El patrón meneó la cabeza.
—Escuche, patrón Baldi, hay un modo de conciliar todo esto —dijo Jacopo—; zarpen, que yo me quedo con el herido para cuidarle.
—¿Y vas a renunciar a la parte que te corresponde para quedarte conmigo?
—Sí —dijo Jacopo—, y no lo lamento.
—Vamos, eres un buen muchacho, Jacopo —dijo Edmond—, Dios te recompensará tu buena voluntad; pero no necesito a nadie, gracias; me restableceré con un día o dos de reposo, y espero encontrar entre las rocas alguna hierba buena contra las contusiones.
Y una extraña sonrisa cruzó los labios de Dantès; estrechó la mano de Jacopo efusivamente, pero permaneció inquebrantable en su resolución de quedarse, y de quedarse solo.
Los contrabandistas dejaron a Edmond lo que les había pedido y se alejaron, no sin volver la cabeza varias veces, haciéndole todas las señales posibles de un cordial adiós, a lo que Edmond respondía solamente con la mano, como si no pudiera mover el resto del cuerpo.
Después, cuando les perdió de vista:
—Es extraño —murmuró Dantès riendo—, que sea entre hombres así donde encuentre pruebas de amistad y actos de verdadera entrega.
Entonces, se fue arrastrando con precaución hasta la punta de un risco que le ocultaba la visión del mar, y desde allí, vio cómo la tartana zarpaba, levaba el ancla, se balanceaba gentilmente como una gaviota que va a emprender el vuelo, y después partía.
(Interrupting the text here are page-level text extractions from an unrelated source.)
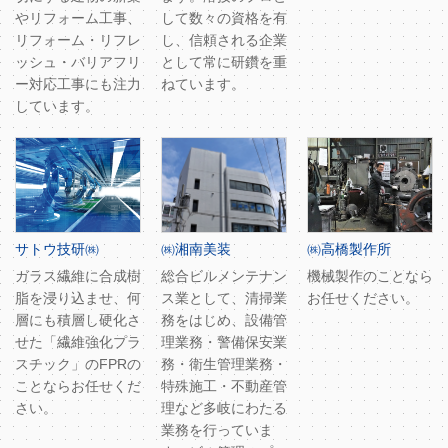
やリフォーム工事、
して数々の資格を有
リフォーム・リフレ
し、信頼される企業
ッシュ・バリアフリ
として常に研鑽を重
ー対応工事にも注力
ねています。
しています。
サトウ技研㈱
㈱湘南美装
㈱高橋製作所
ガラス繊維に合成樹
総合ビルメンテナン
機械製作のことなら
脂を浸り込ませ、何
ス業として、清掃業
お任せください。
層にも積層し硬化さ
務をはじめ、設備管
せた「繊維強化プラ
理業務・警備保安業
スチック」のFPRの
務・衛生管理業務・
ことならお任せくだ
特殊施工・不動産管
さい。
理など多岐にわたる
業務を行っていま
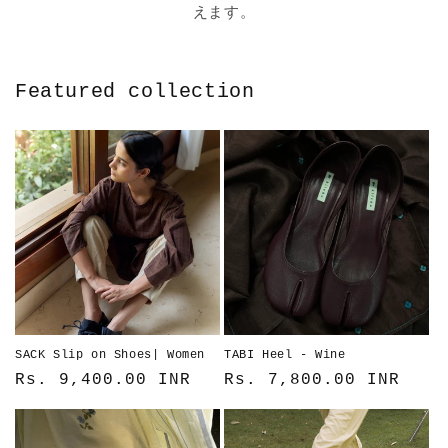
えます。
Featured collection
SACK Slip on Shoes| Women
TABI Heel - Wine
通
Rs. 9,400.00 INR
通
Rs. 7,800.00 INR
常
常
価
価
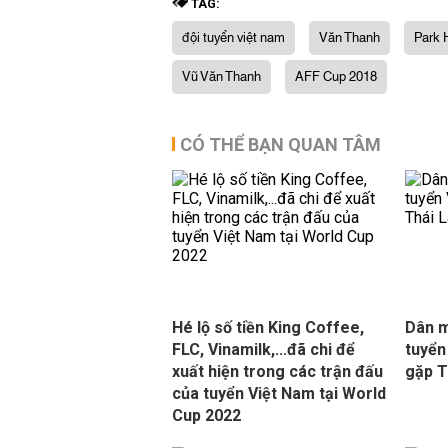
TAG:
đội tuyển việt nam
Văn Thanh
Park 
Vũ Văn Thanh
AFF Cup 2018
CÓ THỂ BẠN QUAN TÂM
Hé lộ số tiền King Coffee,
Dân m
FLC, Vinamilk,...đã chi để
tuyển
xuất hiện trong các trận đấu
gặp T
của tuyển Việt Nam tại World
Cup 2022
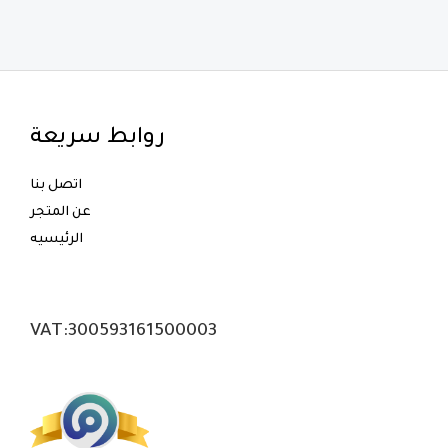
روابط سريعة
اتصل بنا
عن المتجر
الرئيسيه
VAT:300593161500003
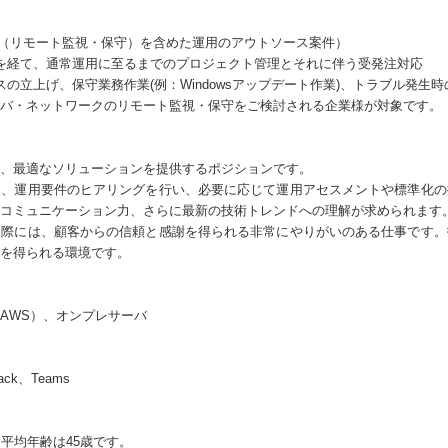
P（リモート監視・保守）を含めた運用のアウトソース案件）
を経て、通常運用に至るまでのプロジェクト管理とそれに伴う受発注対応
の立上げ、保守業務作業(例：Windowsアップデート作業)、トラブル発生
バ・ネットワークのリモート監視・保守をご検討される企業様が対象です。
、最適なソリューションを提供するポジションです。
ら、運用要件のヒアリングを行い、必要に応じて運用アセスメントや標準化の
コミュニケーション力、さらに最新の技術トレンドへの理解が求められます
た際には、顧客からの信頼と感謝を得られる非常にやりがいのある仕事です。
を得られる環境です。
AWS）、オンプレサーバ
k、Teams
平均年齢は45歳です。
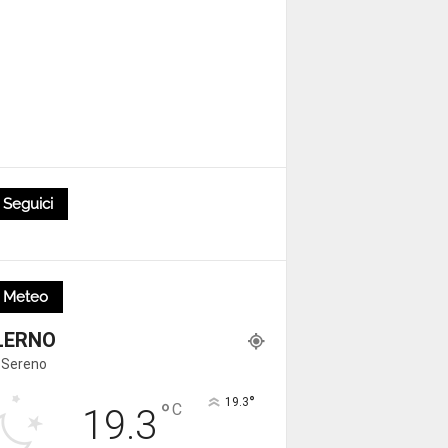
Seguici
Meteo
LERNO
 Sereno
°
19.3
°
C
19.3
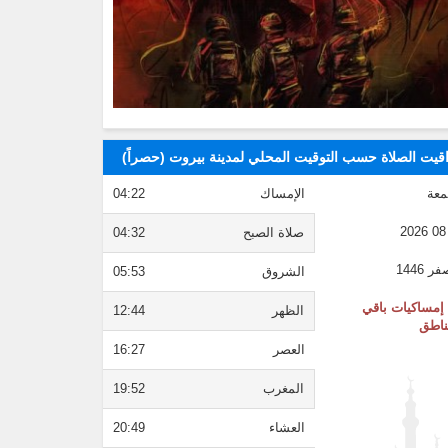
قيت الصلاة حسب التوقيت المحلي لمدينة بيروت (حصراً)
معة
الإمساك
04:22
صلاة الصبح
04:32
الشروق
05:53
إمساكيات باقي
الظهر
12:44
ناطق
العصر
16:27
المغرب
19:52
العشاء
20:49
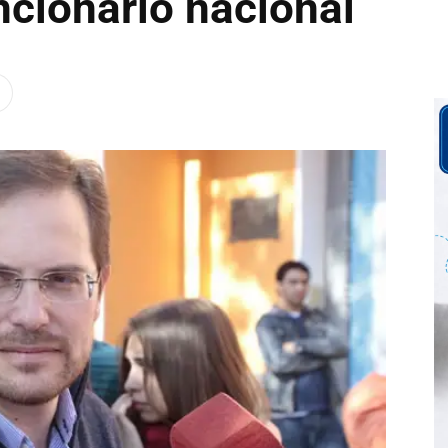
ncionario nacional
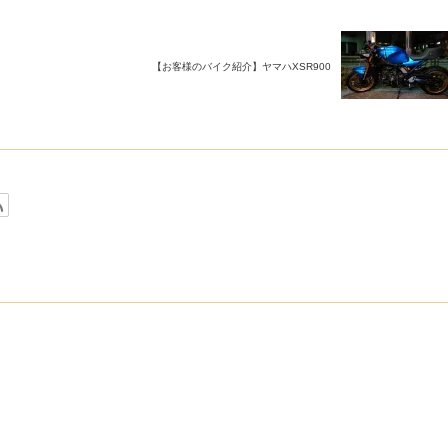
【お客様のバイク紹介】ヤマハXSR900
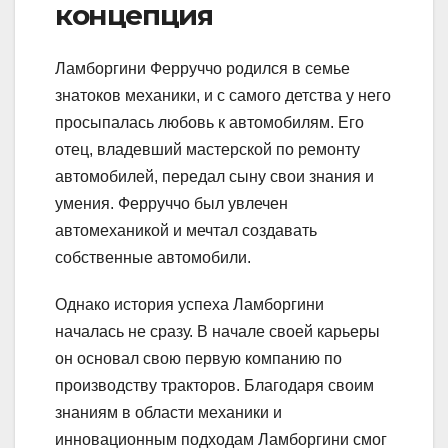
концепция
Ламборгини Ферруччо родился в семье
знатоков механики, и с самого детства у него
просыпалась любовь к автомобилям. Его
отец, владевший мастерской по ремонту
автомобилей, передал сыну свои знания и
умения. Ферруччо был увлечен
автомеханикой и мечтал создавать
собственные автомобили.
Однако история успеха Ламборгини
началась не сразу. В начале своей карьеры
он основал свою первую компанию по
производству тракторов. Благодаря своим
знаниям в области механики и
инновационным подходам Ламборгини смог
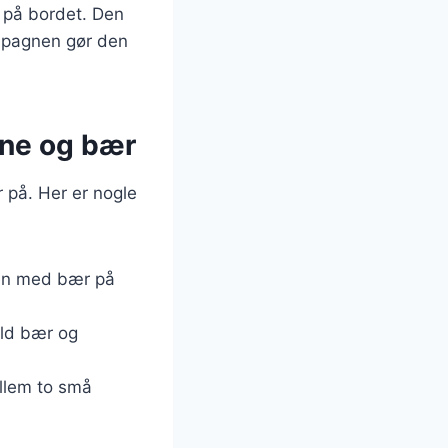
d på bordet. Den
mpagnen gør den
gne og bær
på. Her er nogle
en med bær på
uld bær og
llem to små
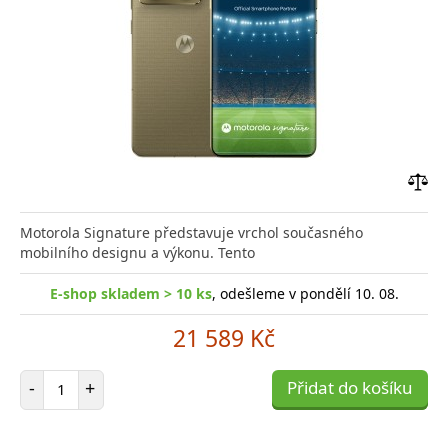
Přid
do
Motorola Signature představuje vrchol současného
poro
mobilního designu a výkonu. Tento
E-shop skladem > 10 ks
, odešleme v pondělí 10. 08.
21 589 Kč
Počet položek
-
+
Přidat do košíku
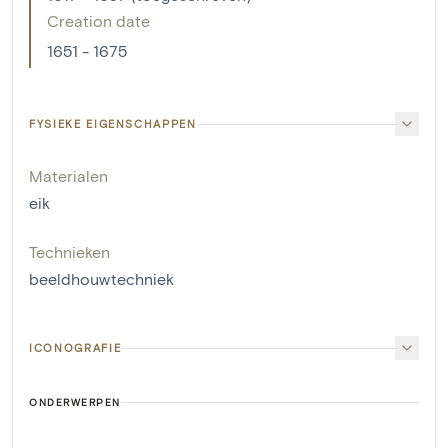
Creation date
1651 - 1675
FYSIEKE EIGENSCHAPPEN
Materialen
eik
Technieken
beeldhouwtechniek
ICONOGRAFIE
ONDERWERPEN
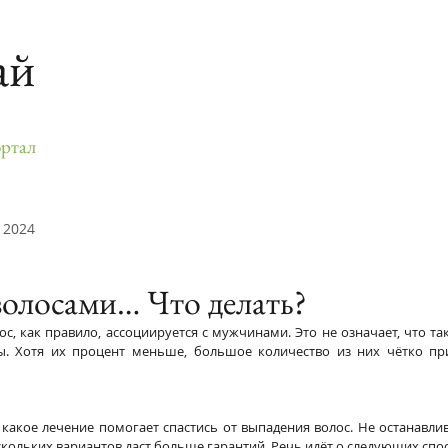
ай
ртал
 2024
олосами… Что делать?
с, как правило, ассоциируется с мужчинами. Это не означает, что та
. Хотя их процент меньше, большое количество из них чётко при
 какое лечение помогает спастись от выпадения волос. Не останавли
скольких вариантов даст больше гарантий. Речь идёт о следующих спо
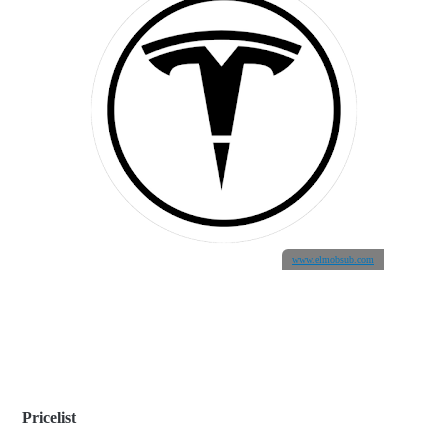
www.elmobsub.com
Pricelist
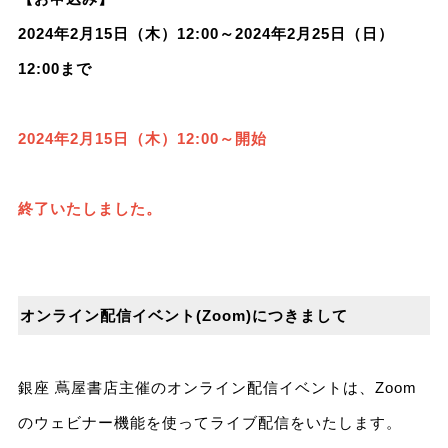
2024年2月15日（木）12:00～2024年2月25日（日）
12:00まで
2024年2月15日（木）12:00～開始
終了いたしました。
オンライン配信イベント(Zoom)につきまして
銀座 蔦屋書店主催のオンライン配信イベントは、Zoom
のウェビナー機能を使ってライブ配信をいたします。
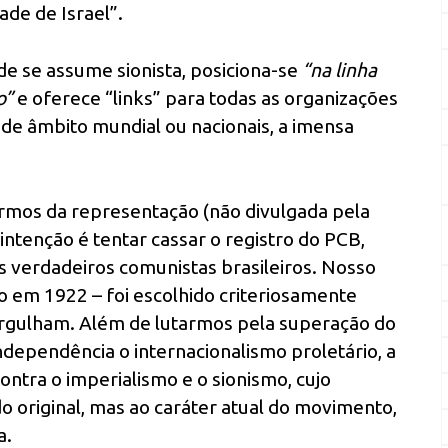
de de Israel”.
de se assume sionista, posiciona-se
“na linha
o”
e oferece “links” para todas as organizações
e de âmbito mundial ou nacionais, a imensa
rmos da representação (não divulgada pela
intenção é tentar cassar o registro do PCB,
os verdadeiros comunistas brasileiros. Nosso
do em 1922 – foi escolhido criteriosamente
orgulham. Além de lutarmos pela superação do
ndependência o internacionalismo proletário, a
ontra o imperialismo e o sionismo, cujo
o original, mas ao caráter atual do movimento,
a.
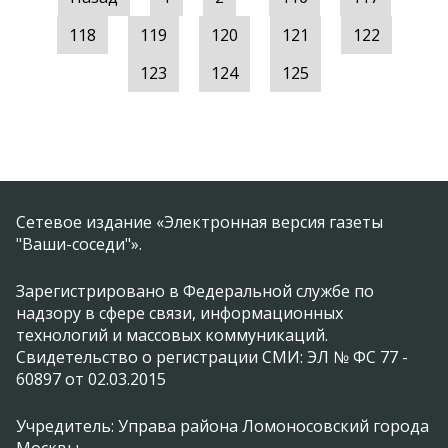
118
119
120
121
122
123
124
125
Сетевое издание «Электронная версия газеты
"Ваши-соседи"».
Зарегистрировано в Федеральной службе по
надзору в сфере связи, информационных
технологий и массовых коммуникаций.
Свидетельство о регистрации СМИ: ЭЛ № ФС 77 -
60897 от 02.03.2015
Учредитель: Управа района Ломоносовский города
Москвы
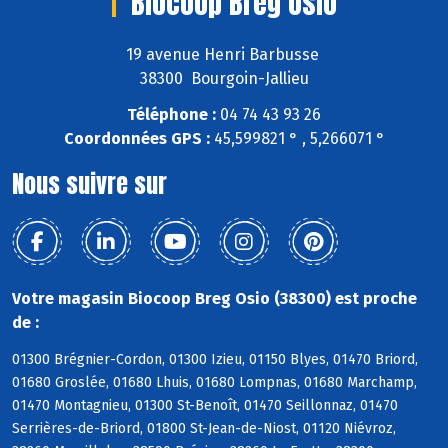
Biocoop Breg Osio
19 avenue Henri Barbusse
38300 Bourgoin-Jallieu
Téléphone :
04 74 43 93 26
Coordonnées GPS :
45,599821 ° , 5,266071 °
Nous suivre sur
Votre magasin Biocoop Breg Osio (38300) est proche
de :
01300 Brégnier-Cordon, 01300 Izieu, 01150 Blyes, 01470 Briord,
01680 Groslée, 01680 Lhuis, 01680 Lompnas, 01680 Marchamp,
01470 Montagnieu, 01300 St-Benoît, 01470 Seillonnaz, 01470
Serrières-de-Briord, 01800 St-Jean-de-Niost, 01120 Niévroz,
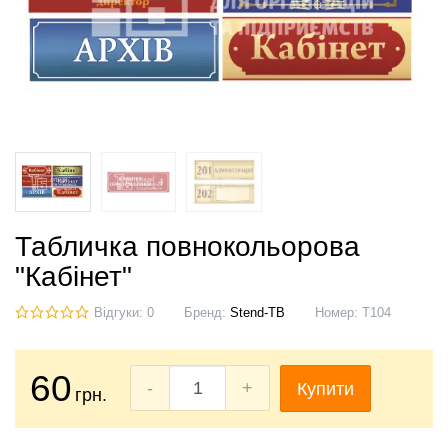
Табличка повнокольорова
"Кабінет"
Відгуки: 0
Бренд:
Stend-TB
Номер:
Т104
60
-
+
Купити
грн.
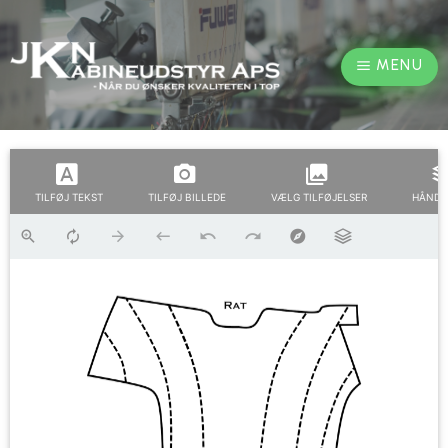
MENU
TILFØJ TEKST
TILFØJ BILLEDE
VÆLG TILFØJELSER
HÅNDT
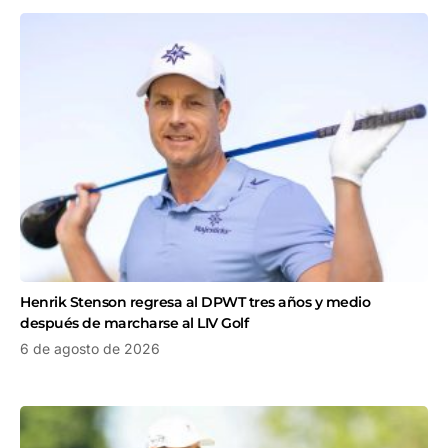
Henrik Stenson regresa al DPWT tres años y medio
después de marcharse al LIV Golf
6 de agosto de 2026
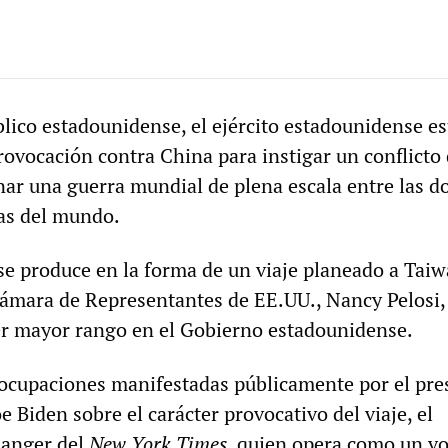
blico estadounidense, el ejército estadounidense es
ovocación contra China para instigar un conflicto
ar una guerra mundial de plena escala entre las d
s del mundo.
se produce en la forma de un viaje planeado a Taiw
Cámara de Representantes de EE.UU., Nancy Pelosi, 
rcer mayor rango en el Gobierno estadounidense.
eocupaciones manifestadas públicamente por el pre
 Biden sobre el carácter provocativo del viaje, el
Sanger del
New York Times
, quien opera como un v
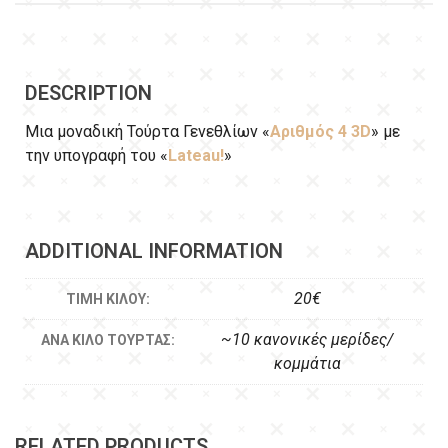
DESCRIPTION
Μια μοναδική Τούρτα Γενεθλίων «
Αριθμός 4 3D
» με
την υπογραφή του «
Lateau!
»
ADDITIONAL INFORMATION
20€
ΤΙΜΉ ΚΙΛΟΎ:
~10 κανονικές μερίδες/
ΑΝΆ ΚΙΛΌ ΤΟΎΡΤΑΣ:
κομμάτια
RELATED PRODUCTS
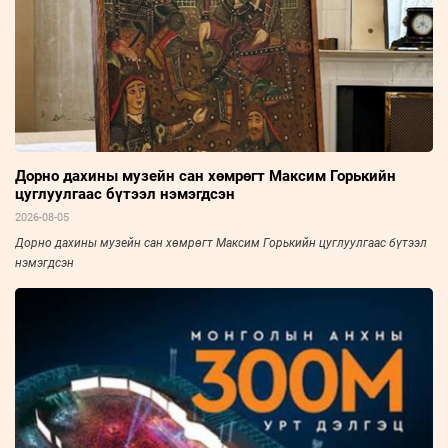
Дорно дахины музейн сан хөмрөгт Максим Горькийн
цуглуулгаас бүтээл нэмэгдсэн
2026-08-05
Дорно дахины музейн сан хөмрөгт Максим Горькийн цуглуулгаас бүтээл
нэмэгдсэн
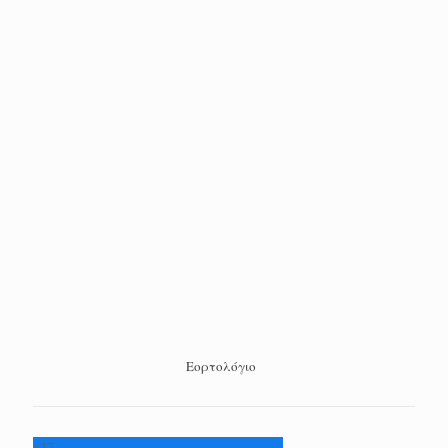
Εορτολόγιο
+
37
Al cabo de una hora, había desaparecido completamente del horizonte: al menos, desde el lugar en el que él estaba, era imposible verla.
Entonces Dantès se levantó, más ágil y más ligero que uno de los cabritillos que saltaban entre mirtos y lentiscos por los riscos salvajes, cogió el fusil con una mano, la azada con la otra y corrió a la roca en la que desembocaban las otras que tenían los cortes que había observado anteriormente.
—Y ahora —exclamó, recordando esa historia del pescador árabe que le había contado Faria—, ahora: ¡ábrete, Sesamo!